Former enterprise tsar Lord Alan Sugar has launched a stinging attack on the proposed increase in CGT, claiming it will have a "devastating effect" on businesses.
Opening a debate in the House of Lords this morning, Sugar said the planned hike will have a detrimental impact on those setting up and selling businesses and backed the introduction of a taper relief system.
The face of television show The Apprentice told the Lords an increase in CGT - as set out by the coalition Government - was "alien" to Tory policy.
"But I quickly realised it was the brainchild of the new business secretary and no doubt part of the (coalition Government's) pre-nuptial agreement."
He added subsequent "back-peddling" by Prime Minster David Cameron and comments from the business secretary the current CGT regime will lead to large-scale tax avoidance left him in a state of confusion.
The Prime Minister today told the BBC exploitation of the capital gains tax system is costing the Treasury £1bn a year and said stopping tax evasion justified plans to raise CGT.
Labour's former enterprise champion said he had conducted his own research into possible tax avoidance schemes and only found one anomaly involving private equity funds which would be simple to eliminate.
"By all means curtail people who think up avoidance ideas but let genuine people who want to do business prosper," he said.

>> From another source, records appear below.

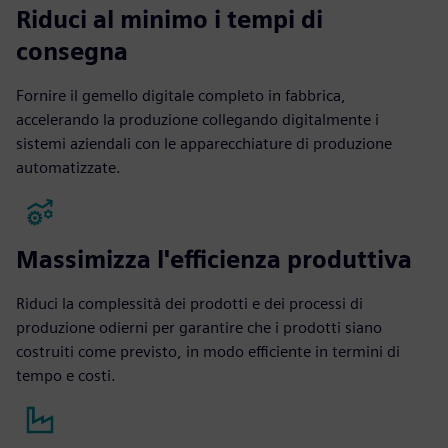
Riduci al minimo i tempi di
consegna
Fornire il gemello digitale completo in fabbrica,
accelerando la produzione collegando digitalmente i
sistemi aziendali con le apparecchiature di produzione
automatizzate.
Massimizza l'efficienza produttiva
Riduci la complessità dei prodotti e dei processi di
produzione odierni per garantire che i prodotti siano
costruiti come previsto, in modo efficiente in termini di
tempo e costi.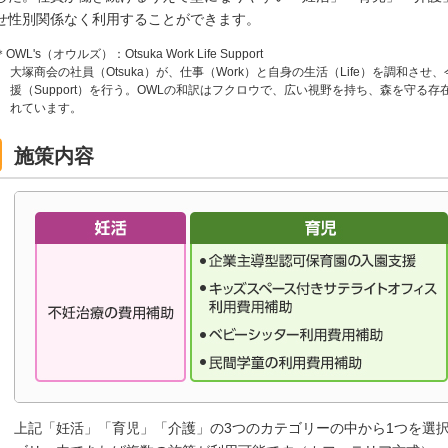
せ性別関係なく利用することができます。
＊OWL's（オウルズ）：Otsuka Work Life Support
大塚商会の社員（Otsuka）が、仕事（Work）と自身の生活（Life）を調和
援（Support）を行う。OWLの和訳はフクロウで、広い視野を持ち、森を守る
れています。
施策内容
上記「妊活」「育児」「介護」の3つのカテゴリーの中から1つを選択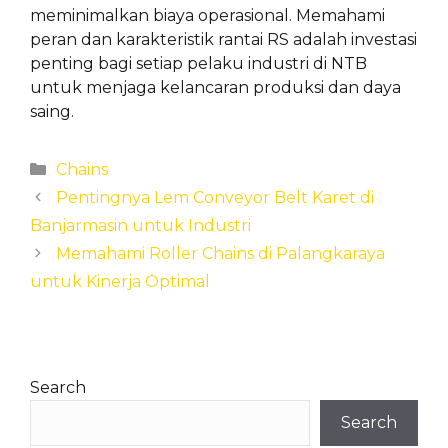
meminimalkan biaya operasional. Memahami
peran dan karakteristik rantai RS adalah investasi
penting bagi setiap pelaku industri di NTB
untuk menjaga kelancaran produksi dan daya
saing.
Categories
Chains
Pentingnya Lem Conveyor Belt Karet di
Banjarmasin untuk Industri
Memahami Roller Chains di Palangkaraya
untuk Kinerja Optimal
Search
Search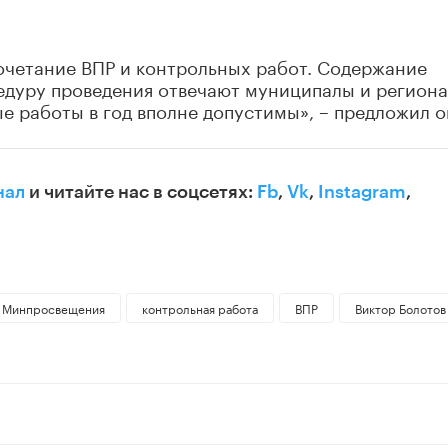
очетание ВПР и контрольных работ. Содержание
едуру проведения отвечают муниципалы и региона
е работы в год вполне допустимы», – предложил о
нал
и читайте нас в соцсетях:
Fb
,
Vk
,
Instagram
,
Минпросвещения
контрольная работа
ВПР
Виктор Болотов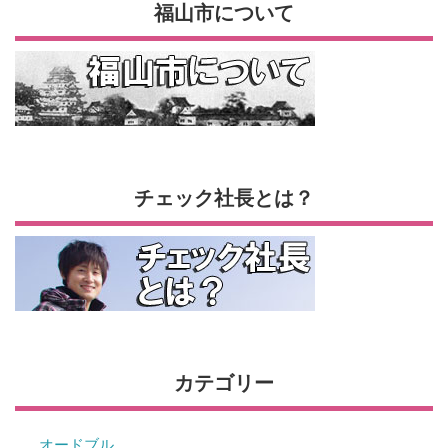
福山市について
チェック社長とは？
カテゴリー
オードブル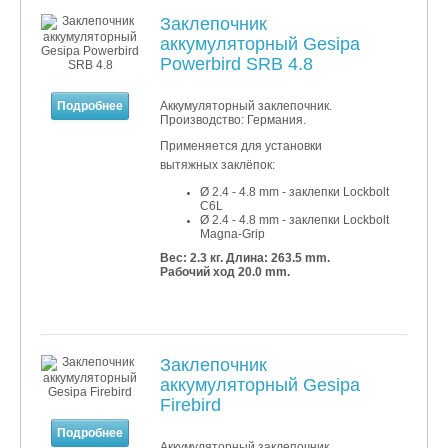
Заклепочник
аккумуляторный Gesipa
Powerbird SRB 4.8
Подробнее
Аккумуляторный заклепочник.
Производство: Германия.
Применяется для установки
вытяжных заклёпок:
Ø 2.4 - 4.8 mm - заклепки Lockbolt
C6L
Ø 2.4 - 4.8 mm - заклепки Lockbolt
Magna-Grip
Вес: 2.3 кг.
Длина: 263.5 mm.
Рабочий ход 20.0 mm.
Заклепочник
аккумуляторный Gesipa
Firebird
Подробнее
Аккумуляторный заклепочник.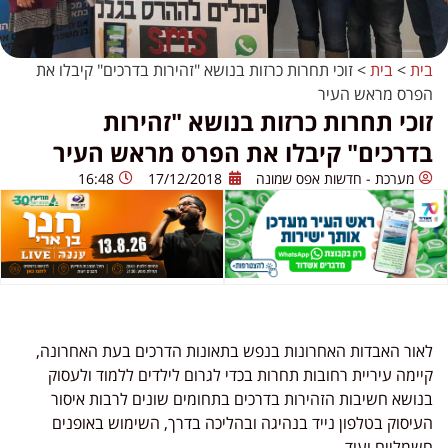
בית
>
בית
>
זוכי תחרות כרזות בנושא "זהירות בדרכים" קיבלו את
הפרס מראש העיר
זוכי תחרות כרזות בנושא "זהירות
בדרכים" קיבלו את הפרס מראש העיר
מערכת - חדשות אפס שמונה
17/12/2018
16:48
לאור האבדות האחרונות בנפש בתאונות הדרכים בעת האחרונה,
קיימה עיריית רחובות תחרות בכדי לגרום לילדים ללמוד ולעסוק
בנושא חשיבות הזהירות בדרכים בתחומים שונים לרבות איסור
העיסוק בטלפון נייד בנהיגה ובהליכה בדרך, השימוש באופנים
חשמליים ועוד.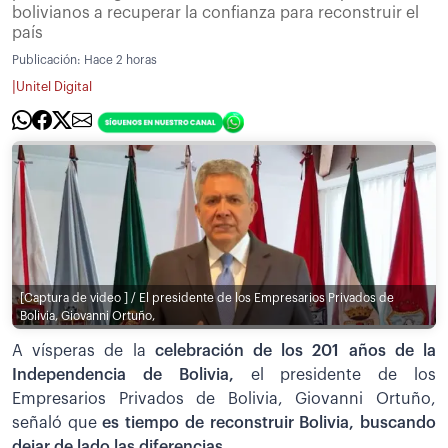
bolivianos a recuperar la confianza para reconstruir el
país
Publicación:
Hace 2 horas
|
Unitel Digital
[Captura de video ] / El presidente de los Empresarios Privados de
Bolivia, Giovanni Ortuño,
A vísperas de la
celebración de los 201 años de la
Independencia de Bolivia,
el presidente de los
Empresarios Privados de Bolivia, Giovanni Ortuño,
señaló que
es tiempo de reconstruir Bolivia, buscando
dejar de lado las diferencias
.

Sugar told the House of Lords a hike in CGT will have a "devastating impact" on those setting up and selling businesses and current entrepreneur relief falls well short.

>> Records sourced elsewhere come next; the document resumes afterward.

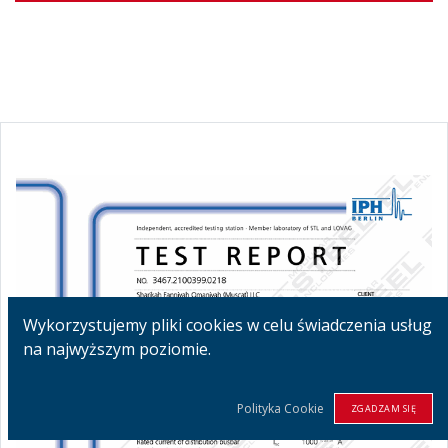
Wykorzystujemy pliki cookies w celu świadczenia usług
na najwyższym poziomie.
Polityka Cookie
ZGADZAM SIĘ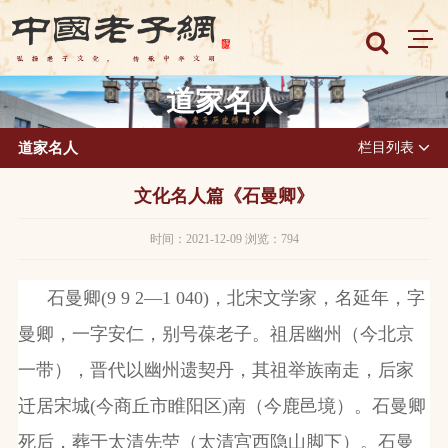
道家名人
道家名人
栏目列表
文化名人篇《石曼卿》
时间：2021-12-09 浏览：794
石曼卿
(9 9 2
—
1 040)
，北宋文学家，名延年，字
曼卿，一字安仁，别号葆老子。祖居幽州（今北京
一带），晋代以幽州遗契丹，其祖举族南走，后家
迁居宋城
(
今商丘市睢阳区
)
南（今鹿邑境）。石曼卿
死后，葬于太清先茔（太清宫西隐山脚下）。石曼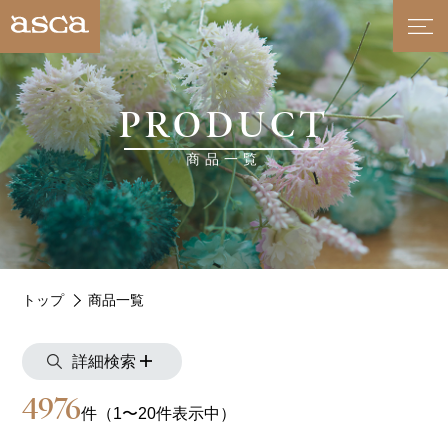
PRODUCT
商品一覧
トップ
商品一覧
詳細検索
4976
件（1〜20件表示中）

He welcomed the introduction of a taper relief system which would give some people low rates on a par with the current 18% rate.

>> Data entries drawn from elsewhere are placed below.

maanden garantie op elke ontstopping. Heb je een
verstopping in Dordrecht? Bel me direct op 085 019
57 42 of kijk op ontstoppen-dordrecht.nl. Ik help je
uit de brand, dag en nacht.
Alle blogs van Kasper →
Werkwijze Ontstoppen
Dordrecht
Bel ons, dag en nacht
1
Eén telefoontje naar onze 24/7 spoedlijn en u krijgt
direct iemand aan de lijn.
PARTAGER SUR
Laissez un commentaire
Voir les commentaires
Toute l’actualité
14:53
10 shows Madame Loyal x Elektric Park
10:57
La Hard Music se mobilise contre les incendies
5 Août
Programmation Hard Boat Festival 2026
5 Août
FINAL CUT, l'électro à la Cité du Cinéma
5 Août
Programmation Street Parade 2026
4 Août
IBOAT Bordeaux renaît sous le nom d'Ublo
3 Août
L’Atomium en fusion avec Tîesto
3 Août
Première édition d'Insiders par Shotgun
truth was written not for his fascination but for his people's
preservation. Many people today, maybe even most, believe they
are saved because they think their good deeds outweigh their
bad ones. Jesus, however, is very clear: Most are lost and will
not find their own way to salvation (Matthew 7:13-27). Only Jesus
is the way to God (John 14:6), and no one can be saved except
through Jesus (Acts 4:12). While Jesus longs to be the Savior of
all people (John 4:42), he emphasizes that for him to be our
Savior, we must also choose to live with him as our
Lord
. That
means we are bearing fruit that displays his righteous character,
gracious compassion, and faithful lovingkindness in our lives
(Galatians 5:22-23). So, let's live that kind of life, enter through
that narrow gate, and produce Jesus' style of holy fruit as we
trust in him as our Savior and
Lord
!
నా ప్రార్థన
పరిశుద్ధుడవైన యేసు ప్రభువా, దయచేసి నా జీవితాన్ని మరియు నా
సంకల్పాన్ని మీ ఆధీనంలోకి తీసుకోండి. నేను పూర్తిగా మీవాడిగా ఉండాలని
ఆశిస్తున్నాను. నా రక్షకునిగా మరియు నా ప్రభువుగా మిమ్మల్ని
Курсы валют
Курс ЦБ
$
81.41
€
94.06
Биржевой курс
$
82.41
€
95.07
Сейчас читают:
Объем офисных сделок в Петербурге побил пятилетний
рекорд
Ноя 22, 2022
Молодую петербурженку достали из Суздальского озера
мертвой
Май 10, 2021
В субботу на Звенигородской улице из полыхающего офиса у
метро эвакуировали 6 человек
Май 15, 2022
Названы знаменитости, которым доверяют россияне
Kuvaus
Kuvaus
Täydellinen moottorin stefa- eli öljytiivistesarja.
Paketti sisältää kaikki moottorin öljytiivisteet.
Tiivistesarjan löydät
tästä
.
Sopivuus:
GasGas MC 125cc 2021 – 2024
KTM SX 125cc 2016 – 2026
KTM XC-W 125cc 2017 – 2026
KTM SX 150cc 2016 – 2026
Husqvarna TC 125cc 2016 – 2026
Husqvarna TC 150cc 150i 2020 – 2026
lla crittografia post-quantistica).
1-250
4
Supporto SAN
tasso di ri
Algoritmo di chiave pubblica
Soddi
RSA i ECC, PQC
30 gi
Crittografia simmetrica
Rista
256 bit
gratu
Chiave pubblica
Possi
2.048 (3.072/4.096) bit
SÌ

"People should not be punished if they have held assets for a long-time," he said.
The peer also said there needs to be a clearer separation between business and non-business assets.
"There should be a difference between fast-buck merchants and those who invest sensibly."
And he warned of possible unwanted ramifications of a CGT hike.
"I would hate to think an increase in capital gains tax would induce a fire sale of assets and depress certain market sectors."